The Stat-Analysis tool ties together results from the MET statistics tools by providing a way to filter their STAT output files and aggregate the results through time and/or space. The Stat-Analysis tool processes the STAT output of the Point-Stat, Grid-Stat, Wavelet-Stat, and Ensemble-Stat tools and performs one or more analysis jobs on the data. The Stat-Analysis tool may be run by specifying a single analysis job on the command line or multiple analysis jobs using a configuration file. The analysis job types are summarized below:

  • The filter job simply filters out STAT lines from STAT files that meet the filtering options specified.
  • The summary job operates on one column of data from a single STAT line type. It produces summary information for that column of data: mean, standard deviation, min, max, and the 10th, 25th, 50th, 75th, and 90th percentiles. For example, it can be used to look at the summary of a statistic like RMSE across many cases in time.
  • The aggregate job operates on a single line type and aggregates the STAT data in the lines which meet the filtering criteria. It dumps out a line containing the aggregated data. For example, it can be used to sum contingency table counts (CTC) across many cases and dump out the aggregated counts (CTC). The input line type is the same as the output line type.
  • The aggregate_stat job performs almost the same function as the aggregate job, but the output line type differs from the input line type. For example, it can be used to aggregate contingency table counts (CTC) across many cases and dump out statistics generated from the aggregated contingency table (CTS).
  • The go_index job computes the GO Index, a performance metric used primarily by the United States Air Force. The GO Index is a specific application of the more general Skill Score Index (ss_index) job type which is the weighted mean of skill scores computed for a user-defined set of variables, levels, lead times, and statistics.
  • The ramp job operates on a time-series of forecast and observed values and is analogous to the RIRW (Rapid Intensification and Weakening) job supported by the tc_stat tool. The amount of change from one time to the next is computed for forecast and observed values. Those changes are thresholded to define events which used to populate a 2x2 contingency table.

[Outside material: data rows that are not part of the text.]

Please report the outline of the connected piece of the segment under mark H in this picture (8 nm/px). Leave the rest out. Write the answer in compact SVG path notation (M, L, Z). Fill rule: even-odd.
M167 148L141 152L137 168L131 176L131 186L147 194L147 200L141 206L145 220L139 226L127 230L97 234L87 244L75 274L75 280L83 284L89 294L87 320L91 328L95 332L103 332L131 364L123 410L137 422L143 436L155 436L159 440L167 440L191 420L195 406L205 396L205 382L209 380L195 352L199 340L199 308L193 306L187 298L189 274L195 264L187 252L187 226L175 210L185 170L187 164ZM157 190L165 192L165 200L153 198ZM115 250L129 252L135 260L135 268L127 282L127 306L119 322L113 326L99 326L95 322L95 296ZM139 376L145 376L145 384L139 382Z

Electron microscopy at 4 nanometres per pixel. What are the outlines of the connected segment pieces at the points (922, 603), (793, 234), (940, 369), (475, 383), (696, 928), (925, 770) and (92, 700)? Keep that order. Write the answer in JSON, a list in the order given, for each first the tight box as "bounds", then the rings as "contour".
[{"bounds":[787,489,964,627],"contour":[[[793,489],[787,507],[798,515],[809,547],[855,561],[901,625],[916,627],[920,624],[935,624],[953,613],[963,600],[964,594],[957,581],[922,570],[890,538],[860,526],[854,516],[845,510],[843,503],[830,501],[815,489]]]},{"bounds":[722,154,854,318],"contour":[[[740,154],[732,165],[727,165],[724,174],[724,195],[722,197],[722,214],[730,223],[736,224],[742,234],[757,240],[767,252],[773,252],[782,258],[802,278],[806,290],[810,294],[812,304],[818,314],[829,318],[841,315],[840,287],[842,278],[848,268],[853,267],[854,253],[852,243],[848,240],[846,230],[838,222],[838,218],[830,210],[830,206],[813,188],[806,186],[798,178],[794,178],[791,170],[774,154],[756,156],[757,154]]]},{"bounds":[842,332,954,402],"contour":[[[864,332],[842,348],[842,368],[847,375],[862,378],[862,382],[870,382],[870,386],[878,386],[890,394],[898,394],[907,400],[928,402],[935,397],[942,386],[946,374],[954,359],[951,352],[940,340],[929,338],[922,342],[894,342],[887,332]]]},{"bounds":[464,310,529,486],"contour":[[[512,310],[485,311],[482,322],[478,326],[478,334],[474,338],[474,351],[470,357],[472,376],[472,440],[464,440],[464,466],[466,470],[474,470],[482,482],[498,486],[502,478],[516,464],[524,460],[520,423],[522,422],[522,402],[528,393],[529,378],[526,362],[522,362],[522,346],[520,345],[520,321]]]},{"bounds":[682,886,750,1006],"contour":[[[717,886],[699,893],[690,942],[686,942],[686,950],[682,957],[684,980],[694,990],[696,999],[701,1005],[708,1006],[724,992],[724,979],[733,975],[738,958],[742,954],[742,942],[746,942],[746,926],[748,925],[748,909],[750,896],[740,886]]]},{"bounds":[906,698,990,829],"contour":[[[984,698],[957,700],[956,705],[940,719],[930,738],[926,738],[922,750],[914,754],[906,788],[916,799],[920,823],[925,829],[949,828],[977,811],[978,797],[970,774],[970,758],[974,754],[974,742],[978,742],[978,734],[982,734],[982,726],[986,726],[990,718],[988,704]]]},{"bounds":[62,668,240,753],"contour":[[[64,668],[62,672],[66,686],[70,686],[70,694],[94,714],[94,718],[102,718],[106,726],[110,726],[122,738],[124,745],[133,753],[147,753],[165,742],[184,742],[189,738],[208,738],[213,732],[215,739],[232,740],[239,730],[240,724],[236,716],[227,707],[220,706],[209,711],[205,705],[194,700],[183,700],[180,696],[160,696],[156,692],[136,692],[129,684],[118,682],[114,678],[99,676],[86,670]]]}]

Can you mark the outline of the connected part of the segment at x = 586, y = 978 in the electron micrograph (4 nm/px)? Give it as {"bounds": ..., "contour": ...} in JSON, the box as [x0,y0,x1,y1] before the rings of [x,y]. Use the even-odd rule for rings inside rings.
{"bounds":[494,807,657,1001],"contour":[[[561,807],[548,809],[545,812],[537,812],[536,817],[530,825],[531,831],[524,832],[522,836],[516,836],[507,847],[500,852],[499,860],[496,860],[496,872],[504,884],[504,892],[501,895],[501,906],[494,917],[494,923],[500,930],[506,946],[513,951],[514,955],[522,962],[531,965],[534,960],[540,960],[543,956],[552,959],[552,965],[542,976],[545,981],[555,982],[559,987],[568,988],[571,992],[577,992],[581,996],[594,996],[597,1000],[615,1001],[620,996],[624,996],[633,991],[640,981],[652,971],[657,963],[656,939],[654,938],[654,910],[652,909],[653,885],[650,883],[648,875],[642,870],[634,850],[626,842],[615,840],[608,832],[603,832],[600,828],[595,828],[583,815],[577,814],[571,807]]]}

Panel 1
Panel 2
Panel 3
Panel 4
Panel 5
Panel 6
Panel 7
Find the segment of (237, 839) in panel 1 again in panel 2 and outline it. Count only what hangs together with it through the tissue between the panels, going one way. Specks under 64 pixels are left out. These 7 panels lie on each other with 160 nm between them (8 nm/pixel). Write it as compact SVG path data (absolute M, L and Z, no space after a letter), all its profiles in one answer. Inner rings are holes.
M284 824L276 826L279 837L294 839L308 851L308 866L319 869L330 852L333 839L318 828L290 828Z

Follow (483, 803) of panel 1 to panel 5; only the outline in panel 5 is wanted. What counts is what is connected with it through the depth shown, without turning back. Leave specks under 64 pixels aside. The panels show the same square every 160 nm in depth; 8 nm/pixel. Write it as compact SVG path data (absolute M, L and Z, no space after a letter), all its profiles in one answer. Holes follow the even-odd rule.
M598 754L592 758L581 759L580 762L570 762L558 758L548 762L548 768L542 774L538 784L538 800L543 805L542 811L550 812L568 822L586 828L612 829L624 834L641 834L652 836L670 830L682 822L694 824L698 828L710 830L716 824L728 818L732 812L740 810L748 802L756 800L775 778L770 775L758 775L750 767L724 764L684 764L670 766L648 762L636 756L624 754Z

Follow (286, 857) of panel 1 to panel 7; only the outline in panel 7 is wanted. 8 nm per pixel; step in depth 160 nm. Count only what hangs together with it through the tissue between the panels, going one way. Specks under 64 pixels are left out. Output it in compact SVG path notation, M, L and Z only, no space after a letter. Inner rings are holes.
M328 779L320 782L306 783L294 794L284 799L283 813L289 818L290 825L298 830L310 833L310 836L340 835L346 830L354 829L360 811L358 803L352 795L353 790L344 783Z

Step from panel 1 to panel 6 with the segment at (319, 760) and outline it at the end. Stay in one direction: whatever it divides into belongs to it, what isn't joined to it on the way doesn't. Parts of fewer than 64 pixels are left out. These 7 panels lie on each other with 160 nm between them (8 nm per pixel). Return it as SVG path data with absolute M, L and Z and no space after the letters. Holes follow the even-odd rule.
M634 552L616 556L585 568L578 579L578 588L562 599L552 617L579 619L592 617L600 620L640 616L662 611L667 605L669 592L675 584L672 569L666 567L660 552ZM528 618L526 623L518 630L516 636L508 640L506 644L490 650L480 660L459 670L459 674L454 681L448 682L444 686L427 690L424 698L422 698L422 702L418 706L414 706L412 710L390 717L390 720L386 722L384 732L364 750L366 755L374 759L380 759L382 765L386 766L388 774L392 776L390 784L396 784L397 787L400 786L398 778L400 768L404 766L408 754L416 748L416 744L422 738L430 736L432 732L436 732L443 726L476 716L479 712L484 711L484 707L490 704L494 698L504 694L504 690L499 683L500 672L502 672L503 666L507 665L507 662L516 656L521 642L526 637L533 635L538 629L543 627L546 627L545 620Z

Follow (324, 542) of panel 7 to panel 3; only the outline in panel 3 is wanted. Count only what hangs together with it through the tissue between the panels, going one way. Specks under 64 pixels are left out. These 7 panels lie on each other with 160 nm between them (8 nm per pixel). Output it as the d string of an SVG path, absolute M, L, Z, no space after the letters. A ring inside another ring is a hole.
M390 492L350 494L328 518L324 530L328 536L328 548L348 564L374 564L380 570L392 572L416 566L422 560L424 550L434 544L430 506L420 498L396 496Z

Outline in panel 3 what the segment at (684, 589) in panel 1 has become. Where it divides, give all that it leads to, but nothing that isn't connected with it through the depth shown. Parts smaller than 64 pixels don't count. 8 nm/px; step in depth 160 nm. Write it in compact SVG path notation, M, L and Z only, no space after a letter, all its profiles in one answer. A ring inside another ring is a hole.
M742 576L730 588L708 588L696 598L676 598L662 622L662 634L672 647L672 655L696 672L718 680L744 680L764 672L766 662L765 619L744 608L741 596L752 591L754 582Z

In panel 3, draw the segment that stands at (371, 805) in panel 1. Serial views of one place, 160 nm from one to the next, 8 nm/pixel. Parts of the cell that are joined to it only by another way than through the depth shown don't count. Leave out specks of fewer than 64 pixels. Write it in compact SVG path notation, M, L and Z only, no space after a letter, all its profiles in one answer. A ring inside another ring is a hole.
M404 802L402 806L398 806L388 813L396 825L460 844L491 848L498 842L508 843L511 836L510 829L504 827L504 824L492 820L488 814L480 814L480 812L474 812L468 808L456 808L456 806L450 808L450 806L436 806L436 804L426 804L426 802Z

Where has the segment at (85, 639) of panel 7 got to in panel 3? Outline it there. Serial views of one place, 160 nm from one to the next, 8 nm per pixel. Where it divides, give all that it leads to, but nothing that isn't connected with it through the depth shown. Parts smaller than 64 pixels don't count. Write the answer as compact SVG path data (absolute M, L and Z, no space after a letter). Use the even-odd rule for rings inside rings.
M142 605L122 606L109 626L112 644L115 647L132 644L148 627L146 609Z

The Stat-Analysis Tool really performs two main steps:

  1. Filter the input STAT lines using the filtering parameters set in the configuration file and/or on the job command line and write the results to a temporary file.
  2. For each analysis job, read filtered data from the temporary file and perform the job.

When processing a large amount of data with STAT-Analysis, grouping similar jobs into a configuration file is more efficient than running them separately on the command line.

Stat-Analysis Usage

View the usage statemet for Stat-Analysis by simply typing the following:

stat_analysis

At a minimum, you must specify at least one directory or file in which to find STAT data (using the -lookin path command line option) and either a configuration file (using the -config config_file command line option) or a job command on the command line.

When -lookin is set to one or more explicit file names, STAT-Analysis reads them regardless of their suffix. When -lookin is set to a directory, STAT-Analysis searches it recursively for files with the .stat suffix.

The more data you pass to STAT-Analysis, the longer it will take to run. When possible, users should limit the input data to what is required to perform the desired analysis.